═══ QUOTED TEXT

Dr. Michael Siegel, an associate professor in Boston University's School of Public Health, and Charles King III, a Harvard Business School researcher, reviewed pre- and post-MSA advertising trends for 15 cigarette brands in 38 magazines with large national circulations.

"The numbers are really astounding. Kids are being bombarded," says Siegel.

Magazines were considered "youth-oriented" if either 15 percent or more of their readership or at least 2 million readers were ages 12 to 17, a standard cigarette maker Philip Morris adopted last year. They included such popular titles as People, Self, Hot Rod, Rolling Stone and Elle. The researchers classified three cigarette brands -- Camel, Marlboro and Newport -- "youth" brands, since more than 5 percent of junior high and high school smokers smoked them.

Magazine advertising for all 15 brands rose from $238 million in 1995 to $291 million in 1999, then dropped to about $217 million in 2000, the first year after the settlement. But the amount spent on youth brands in youth-oriented magazines was greater after the settlement: $56.4 million in 1995 vs. $59.6 million in 2000, with a large spike in 1999. The magazine business began experiencing a severe ad slump in 2000.

Using an ad-industry concept called "reach," Siegel and King say more than 80 percent of America's youth saw a magazine ad for "youth" cigarettes an average of 17 times last year. For Marlboro, the numbers were even more dramatic: 88 percent of the nation's young readers saw a pitch for the brand an average of 21 times in 2000 alone.

══════

## WRITTEN EXERCISE A
Can you rewrite the passage on cigarette magazine advertising, starting at the words "Magazine advertising for" and stopping after "slump in 2000.", with "ad slump" replaced by "advertising downturn"?
## WRITTEN EXERCISE B
What comes next in the report on cigarette magazine advertising? Continue it from its final sentence.

═══ MATERIAL PROVIDED

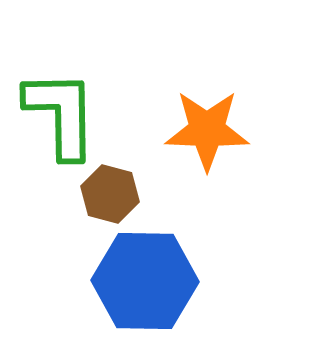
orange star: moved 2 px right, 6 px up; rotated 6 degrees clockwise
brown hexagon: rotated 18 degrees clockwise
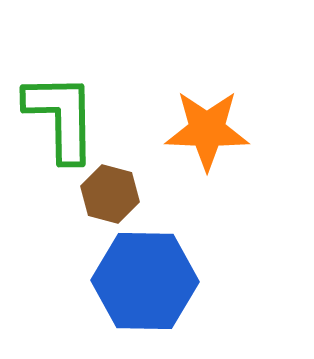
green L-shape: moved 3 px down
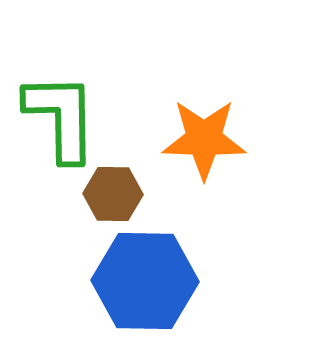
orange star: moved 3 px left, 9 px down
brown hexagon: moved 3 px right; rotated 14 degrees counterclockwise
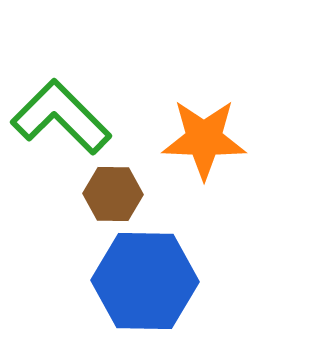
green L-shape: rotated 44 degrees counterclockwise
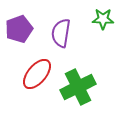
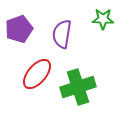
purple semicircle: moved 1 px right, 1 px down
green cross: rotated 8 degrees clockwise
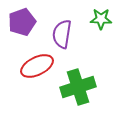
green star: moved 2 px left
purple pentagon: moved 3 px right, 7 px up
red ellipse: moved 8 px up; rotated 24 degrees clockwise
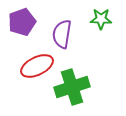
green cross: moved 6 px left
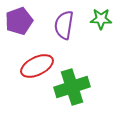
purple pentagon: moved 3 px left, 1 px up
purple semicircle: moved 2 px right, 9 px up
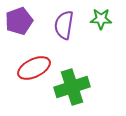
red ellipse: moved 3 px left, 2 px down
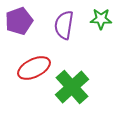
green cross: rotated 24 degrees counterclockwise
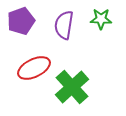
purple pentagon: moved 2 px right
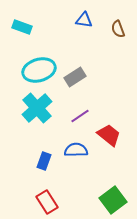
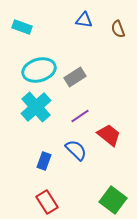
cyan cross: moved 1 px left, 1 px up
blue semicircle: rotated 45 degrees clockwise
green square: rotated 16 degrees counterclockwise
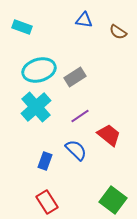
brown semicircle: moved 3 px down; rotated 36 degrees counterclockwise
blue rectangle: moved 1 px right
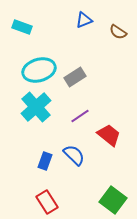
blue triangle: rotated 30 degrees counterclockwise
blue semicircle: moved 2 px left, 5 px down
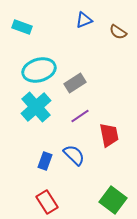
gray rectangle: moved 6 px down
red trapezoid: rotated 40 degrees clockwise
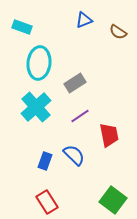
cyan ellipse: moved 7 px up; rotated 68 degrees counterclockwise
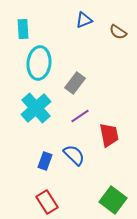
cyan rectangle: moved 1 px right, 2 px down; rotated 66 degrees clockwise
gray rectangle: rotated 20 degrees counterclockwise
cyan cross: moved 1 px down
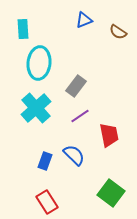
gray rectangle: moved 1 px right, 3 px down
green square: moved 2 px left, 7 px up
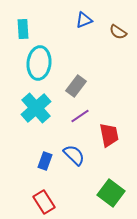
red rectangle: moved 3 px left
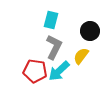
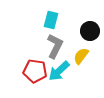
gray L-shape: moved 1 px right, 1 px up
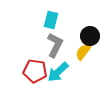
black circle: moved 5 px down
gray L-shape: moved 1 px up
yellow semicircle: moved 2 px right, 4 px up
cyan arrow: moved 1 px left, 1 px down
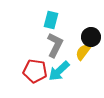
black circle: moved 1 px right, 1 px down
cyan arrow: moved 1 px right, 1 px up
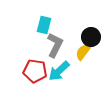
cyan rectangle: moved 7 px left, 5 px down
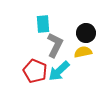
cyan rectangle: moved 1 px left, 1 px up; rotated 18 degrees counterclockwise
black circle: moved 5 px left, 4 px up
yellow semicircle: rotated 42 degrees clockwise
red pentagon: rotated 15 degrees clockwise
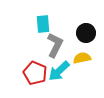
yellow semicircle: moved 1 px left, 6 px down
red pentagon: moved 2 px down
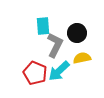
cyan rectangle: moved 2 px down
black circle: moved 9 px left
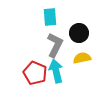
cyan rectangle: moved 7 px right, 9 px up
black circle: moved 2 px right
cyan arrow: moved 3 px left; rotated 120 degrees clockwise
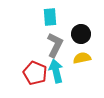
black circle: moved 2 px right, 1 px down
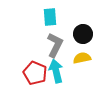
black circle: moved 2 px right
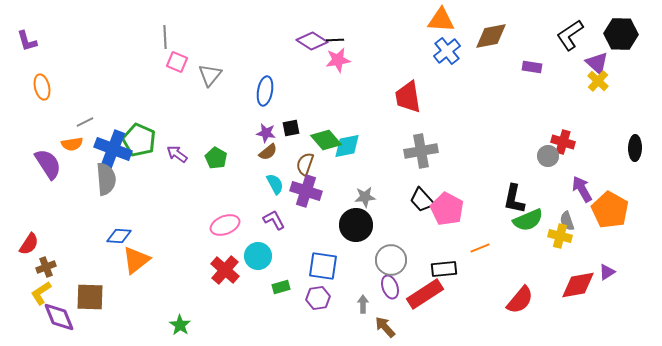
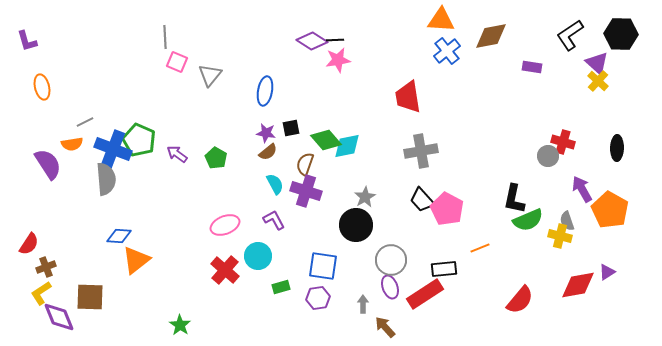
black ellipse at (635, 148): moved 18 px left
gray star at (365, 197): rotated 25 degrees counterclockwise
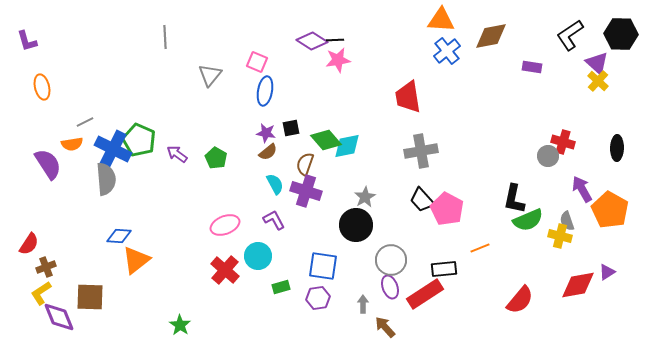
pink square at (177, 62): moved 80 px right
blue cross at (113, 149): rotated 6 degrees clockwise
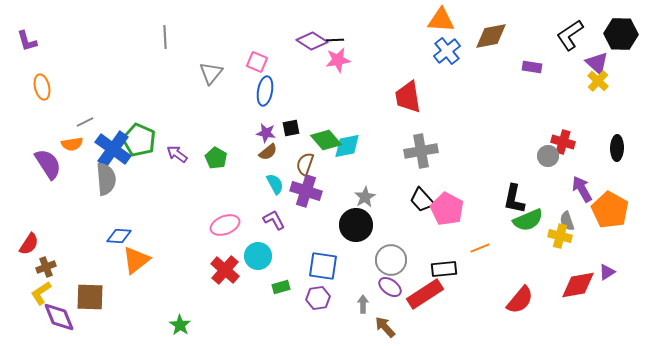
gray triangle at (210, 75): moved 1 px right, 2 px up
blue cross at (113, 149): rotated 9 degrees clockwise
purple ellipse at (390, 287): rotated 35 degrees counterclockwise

══════

## EXPECTED ANSWER A
Magazine advertising for all 15 brands rose from $238 million in 1995 to $291 million in 1999, then dropped to about $217 million in 2000, the first year after the settlement. But the amount spent on youth brands in youth-oriented magazines was greater after the settlement: $56.4 million in 1995 vs. $59.6 million in 2000, with a large spike in 1999. The magazine business began experiencing a severe advertising downturn in 2000.

## EXPECTED ANSWER B
Siegel says cigarette companies advertise more heavily in magazines with higher youth readership, strongly suggesting that the industry is continuing to target children despite the MSA. "Even if it's not intentional but a massive coincidence, the important thing is, what is the exposure? The public health community feels that there is no reason why kids should be overwhelming exposed" to tobacco advertisements, he says.

Although the two researchers chose the 15 percent-or-2 million reader threshold arbitrarily, it's far too liberal to protect children from cigarette ads, they say. "It doesn't make sense to set a [youth readership] percentage limit. What you really need to do is look at the actual number of kids that are being exposed," Siegel says.

But Jan Smith, a spokeswoman for R. J. Reynolds, maker of the popular Camel, Winston and Salem brands, denies her company has ignored the settlement. "We do not, we will not target minors," says Smith.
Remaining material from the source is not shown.